The equipment for the pilot plant program would be small-scale, but would eventually lead to a full-scale system. Ferrari added that plans for the pilot plant program have been submitted to the state Department of Environmental Protection.
When an attendee asked Mercer if the manganese treatment would mean a rate increase for HWW customers, he replied, “At this point, this will all be packaged as part of a rate increase of whatever monies we spend on the manganese treatment. There will be no immediate cost to ratepayers at this point, but will be packaged going forward.”
Meanwhile, in a June 23 letter to customers, which was posted on the company’s website, the company informed residents that during the second quarter of this year, their water system exceeded the maximum contaminant level for HAA. According to the company, the locational running annual average (LRAA) from August 2021 through May 2022 was 72 parts per billion (ppb). MassDEP’s maximum contaminant level standard for HAA is 60 ppb.
Despite this, the company’s letter stated that “this incident was not an emergency.” According to a news release posted on the company’s website, the company said that the HAA average is taken from four test results over the past year.
In August 2021, the HAA test results showed that the system had 103 ppb, 74 ppb in Nov., 61 PBB in Feb., and 50 ppb in May. The company indicated that the second-quarter average was expected due to the “atypical high result from the third quarter of 2021.”
Possible town action
The selectboard will hold an executive session to discuss Housatonic Water Works at its next meeting scheduled for Monday, July 11 at 6 p.m.
At the board’s regular meeting on June 27, Town Manager Mark Pruhenski did not say if the board would be taking any action concerning the company after the executive session.
The scheduled executive session is the latest step that the town is taking in the yearslong saga concerning the long-troubled company.

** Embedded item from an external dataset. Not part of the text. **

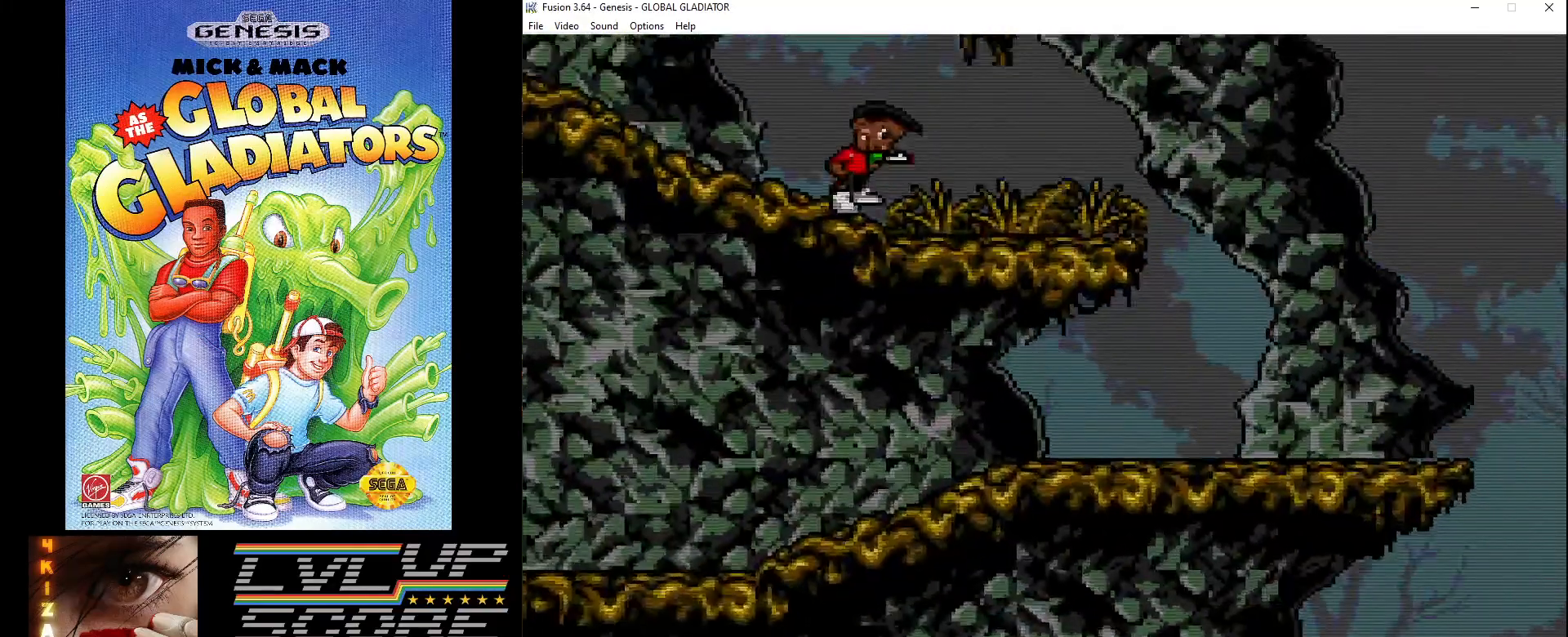
{"buttons": ["DPAD_RIGHT"], "events": [[100, "DPAD_DOWN", "up"], [200, "DPAD_RIGHT", "down"]]}
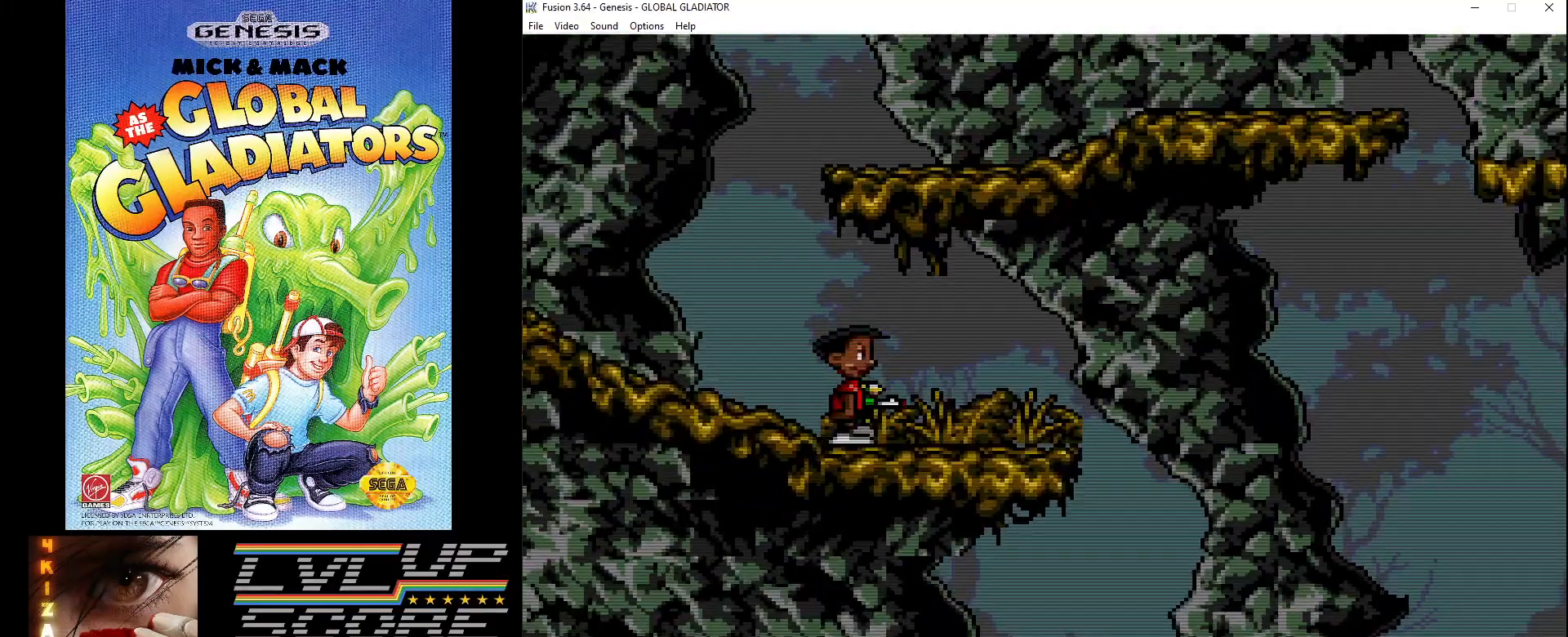
{"buttons": ["DPAD_RIGHT"], "events": []}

For quite some time, customers have complained about HWW’s deferred maintenance, along with discolored water, and pressure in fire hydrants that would be insufficient to fight a fire.

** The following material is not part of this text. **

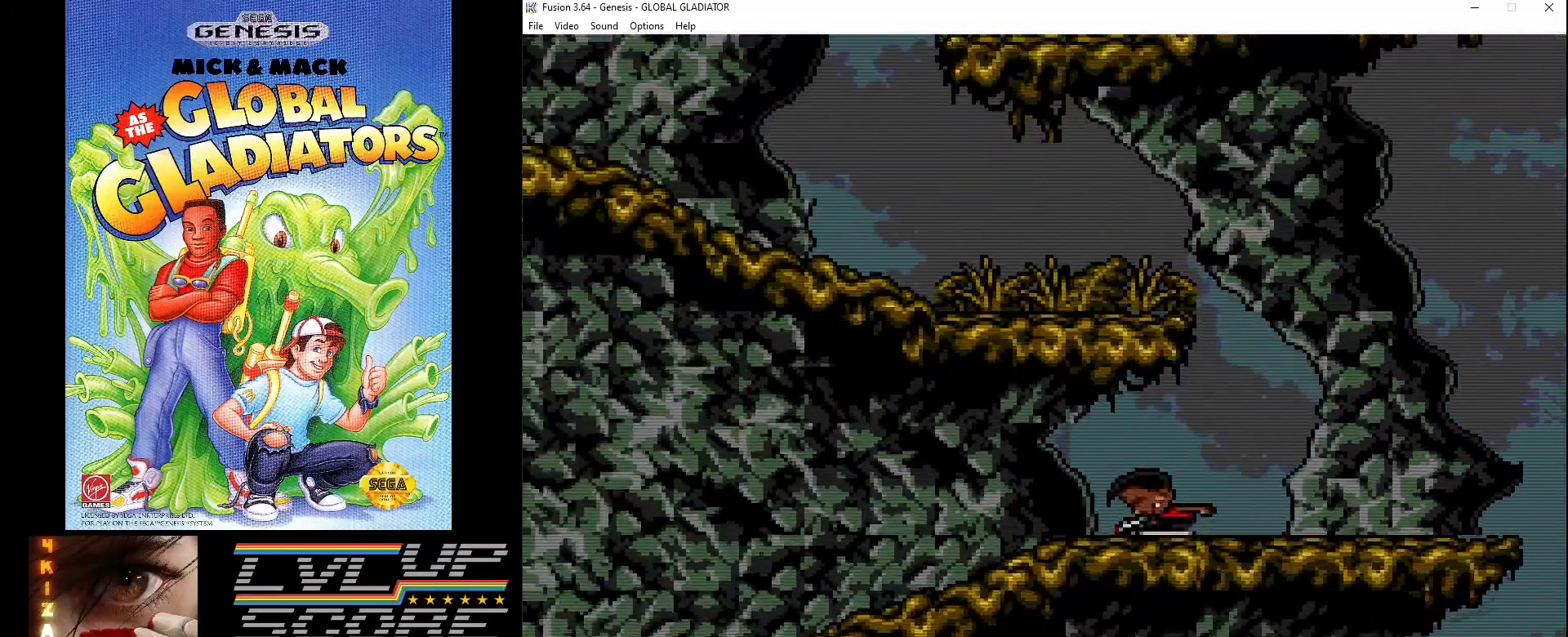
{"buttons": ["DPAD_LEFT"], "events": []}
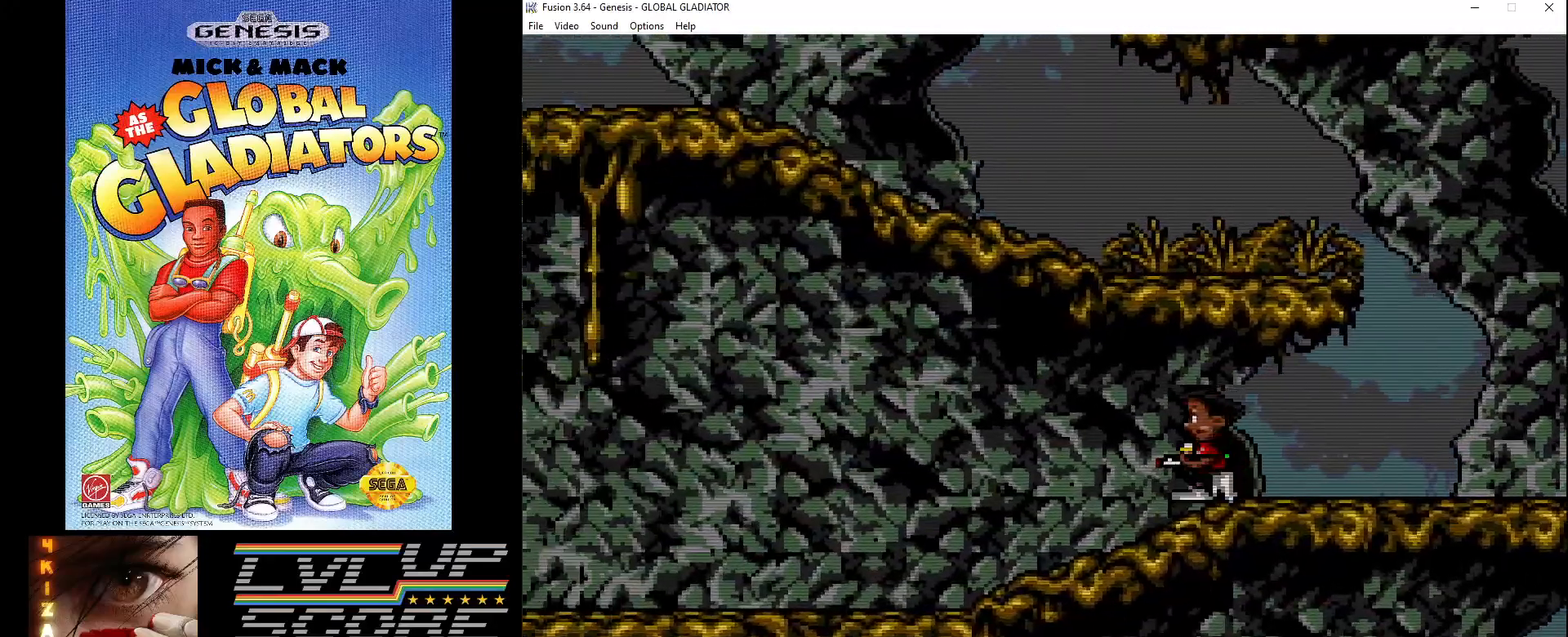
{"buttons": ["DPAD_LEFT"], "events": []}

In November 2020, a study by Cornwell Engineering Group of Newport determined that higher-than-normal levels of manganese entering the system from the Long Pond reservoir has been causing the company’s water supply to be discolored.
In July 2021, infrastructure consulting group AECOM presented an infrastructure appraisal to the selectboard recommending an upgrade to the water treatment system and the replacement of 66,000 water mains, which would cost $31 million.
At a board meeting last October, Pruhenski laid out several potential scenarios for the town to acquire HWW, but he said it could take the town several months to years to acquire the company.
In November, HWW treasurer Mercer announced that the company created a pilot study plan for a new ultrafiltration membrane treatment system.
In January, the company announced that after reviewing an analysis of their drinking water, it violated a drinking water standard when it discovered their water exceeded the standards of haloacetic compounds, known as HAA5. The acid compound could cause cancer in those who ingest it for extended periods.
In late January, MassDEP determined that the company’s study was inadequate and that it needed to submit to the department an engineered plan within six months on how it would prevent the violation in the future.
Over time, angry customers have mobilized and petitioned Gov. Charlie Baker to take over the company by eminent domain.
In early June, the company announced that it would not compensate their customers for poor water quality.
The company serves 824 customers and roughly 1,400 users in the Housatonic section of Great Barrington.